Very recently, I made an observation from scanning lists of elliptic curves on the LMFDB that leads me to the following (unproven) statement:
Fix $\ell \in \{5, 7\}$. Let $E$ be an elliptic curve over $\mathbb{Q}$ with a rational $\ell$-torsion generator. Then if $p \neq \ell$ is a prime at which $E$ has multiplicative reduction, and if $p$ appears in the prime factorization of the denominator of $j(E)$ with exponent not divisible by $\ell$, we have $p \equiv \pm 1$ (mod $\ell$).
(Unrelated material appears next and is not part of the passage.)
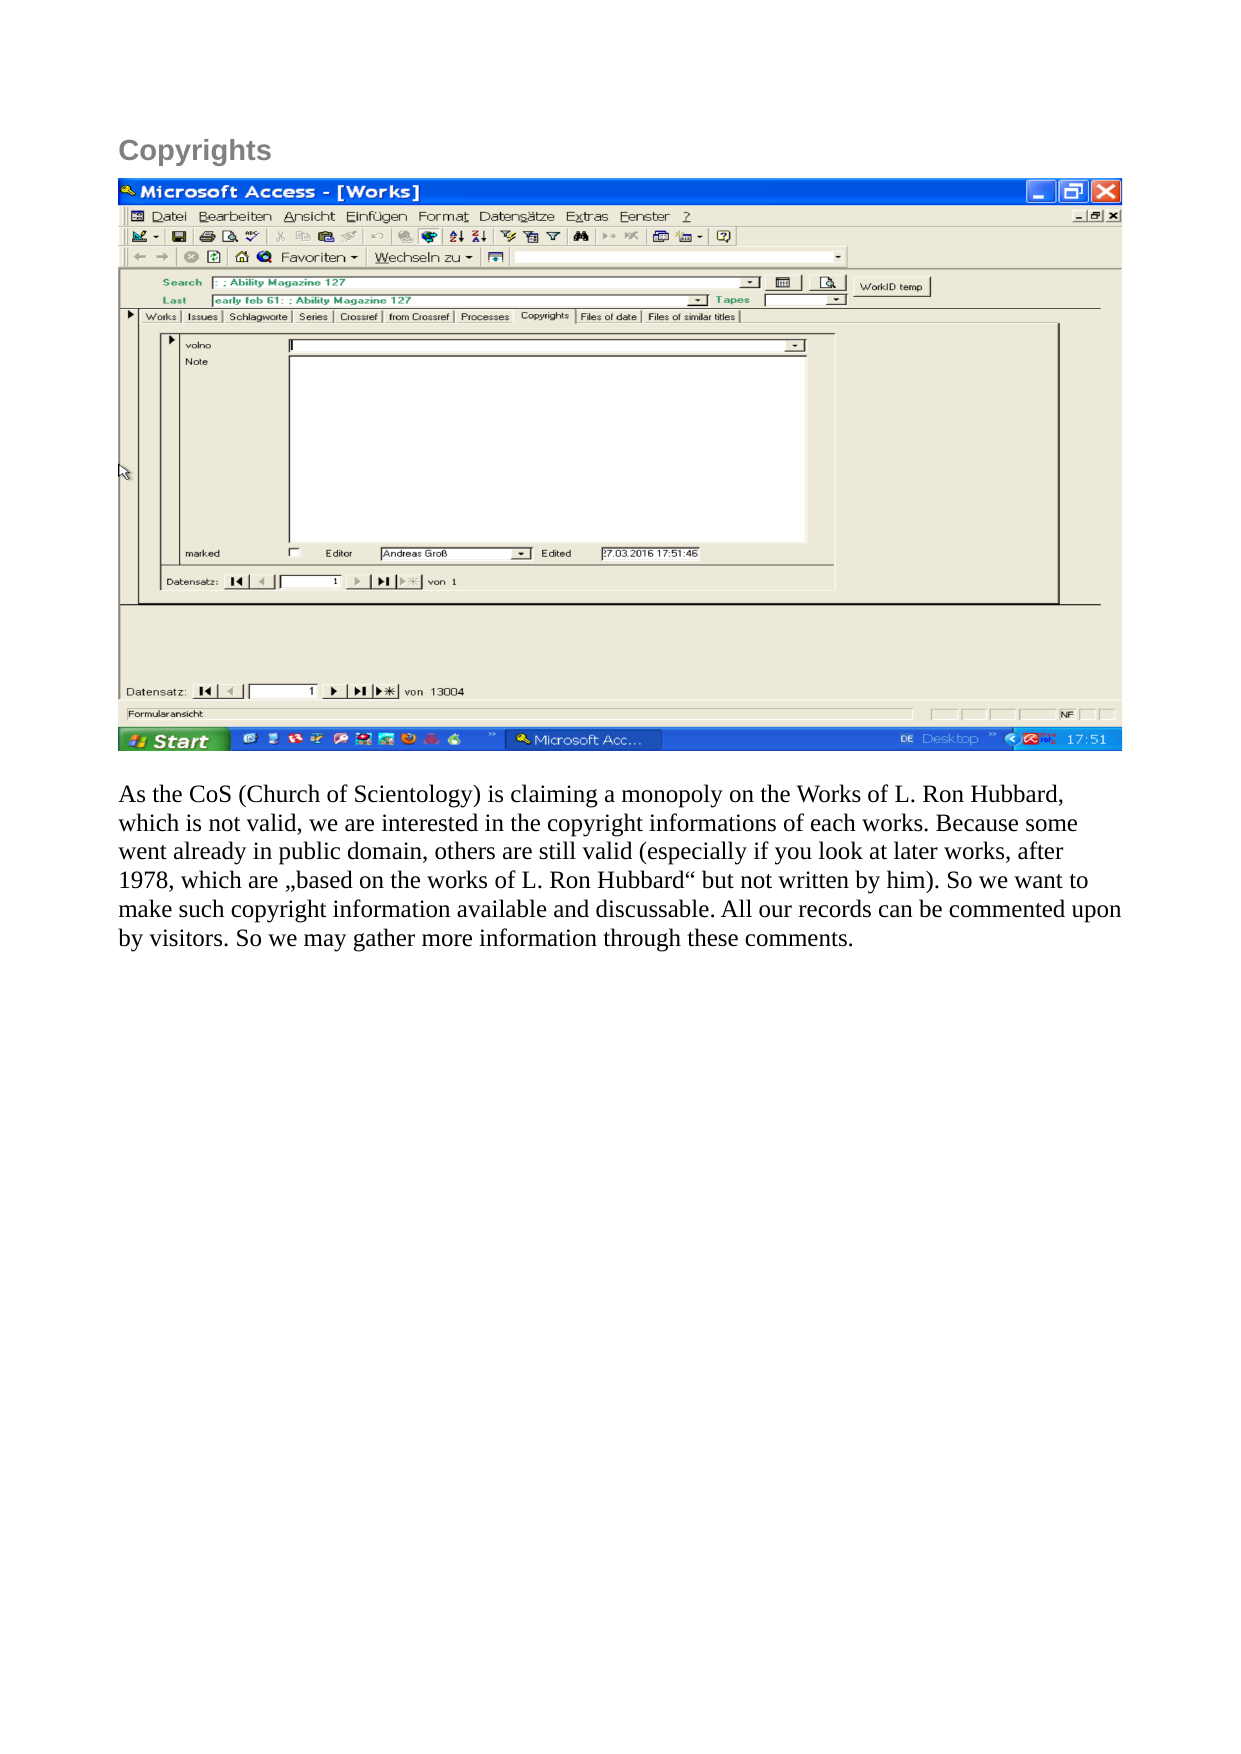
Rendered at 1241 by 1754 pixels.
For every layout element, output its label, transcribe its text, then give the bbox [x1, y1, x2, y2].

I don't know how to get a spreadsheet of $j$-invariants of elliptic curves satisfying the hypothesis given above so I couldn't check this efficiently, but this was the case for each of the dozens of elliptic curves I checked. I noticed other strong trends as well, such as the fact that primes $p \neq \ell$ appearing in the factorization of the \textit{numerator} of $j(E)$ with exponent not a multiple of $\ell$ tend to satisfy $p \equiv \pm 1$ (mod $\ell$), but this is not true all of the time -- the exceptions are always smaller primes and always appear with exponent $3$ in the data I checked. Also, such a statement fails badly when I loosen the assumption about a rational $\ell$-torsion point to requiring only that the mod-$\ell$ Galois image be a Borel subgroup.
Is there any obvious proof or reason to expect that the main assertion above is true? Right now I don't see any way to prove it using rational points on modular curves, but I'm really not an expert on modular curves. No strategy using Neron models is jumping out at me either.